Di tutti questi autori, in parte legati a scuole di scrittura ma non appiattiti su schemi didattici, in parte battitori liberi, qualcuno con blog e produzioni d’interesse disponibili in rete, sarà insomma bello leggere altro.

Poi lo sappiamo, i racconti non sono una forma troppo amata dagli editori, soprattutto i medio-grandi. Ma sembra probabile che potremo apprezzare in tempi non troppo dilatati opere più ampie dei menzionati.
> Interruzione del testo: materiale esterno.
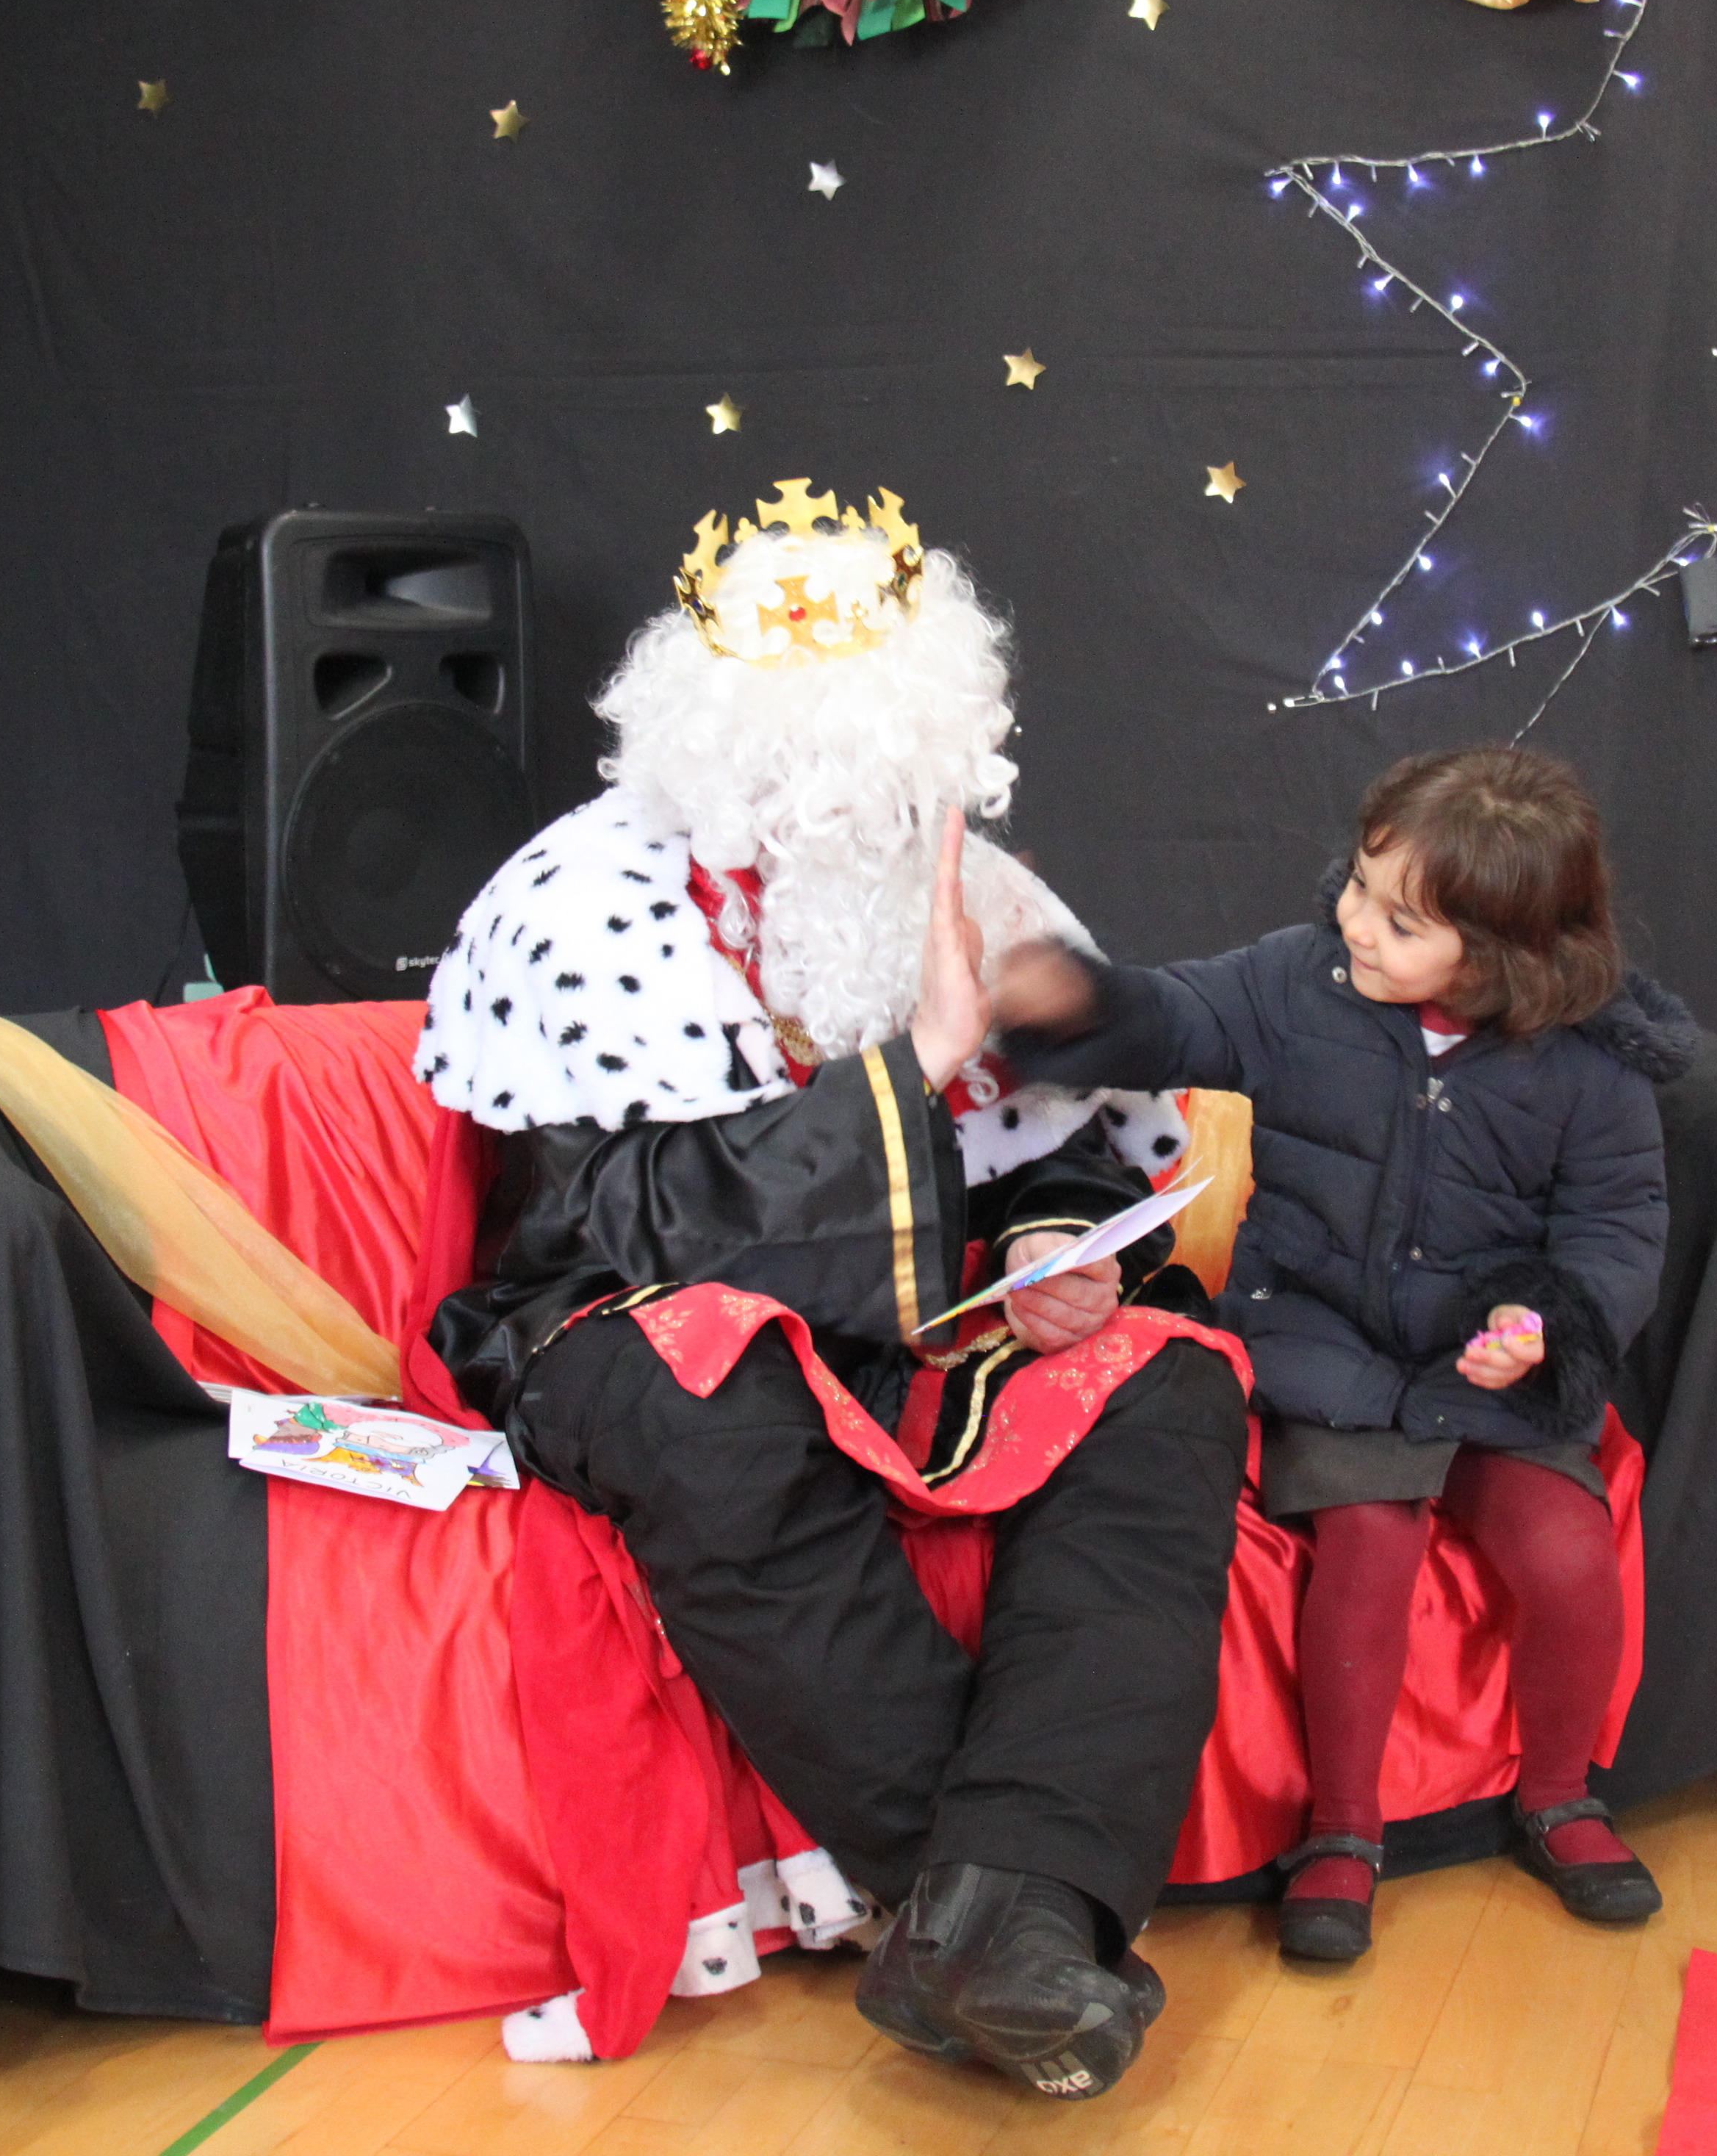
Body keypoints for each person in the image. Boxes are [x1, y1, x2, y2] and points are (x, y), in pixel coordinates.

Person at [411, 481, 1248, 2099]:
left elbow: (1063, 1149)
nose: (850, 811)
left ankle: (990, 1930)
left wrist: (1049, 1245)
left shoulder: (973, 892)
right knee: (709, 1382)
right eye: (807, 769)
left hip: (917, 1329)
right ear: (712, 747)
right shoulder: (583, 904)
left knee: (1171, 1375)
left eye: (883, 773)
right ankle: (1012, 1922)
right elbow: (646, 1221)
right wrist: (917, 1055)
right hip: (628, 1315)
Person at [991, 746, 1695, 1961]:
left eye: (1400, 920)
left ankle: (1562, 1793)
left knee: (1570, 1555)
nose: (1357, 924)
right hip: (1329, 1347)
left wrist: (1543, 1327)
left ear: (1508, 953)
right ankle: (1344, 1827)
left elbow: (1617, 1227)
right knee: (1365, 1546)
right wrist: (1080, 1004)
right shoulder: (1296, 981)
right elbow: (1180, 1014)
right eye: (1362, 886)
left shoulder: (1590, 1066)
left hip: (1491, 1367)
Fantastiche o meno, non importa: del resto fantastico non è tanto un contenuto quanto un modo di narrare, di vedere, di mettere a fuoco con un linguaggio-laboratorio ciò che altrimenti non riusciremmo a cogliere. E costituisce un buon allenamento alla percezione di quell’immaginario, concetto dallo spettro ancora più ampio, che rimanda alle strutture-base culturali con cui interpretiamo la realtà e in qualche misura la costruiamo. Se ciò che avvertiamo come “il reale” è frutto di una stratificazione di esperienze, idee, bias, parole d’ordine impiantateci dentro e spesso subite, scostare idealmente quei veli uno dopo l’altro per cogliere con più lucidità ciò che sotto sotto resta implicito – e pronto a trasformarsi in mostro – è forse uno dei compiti più urgenti di chi scrive oggi.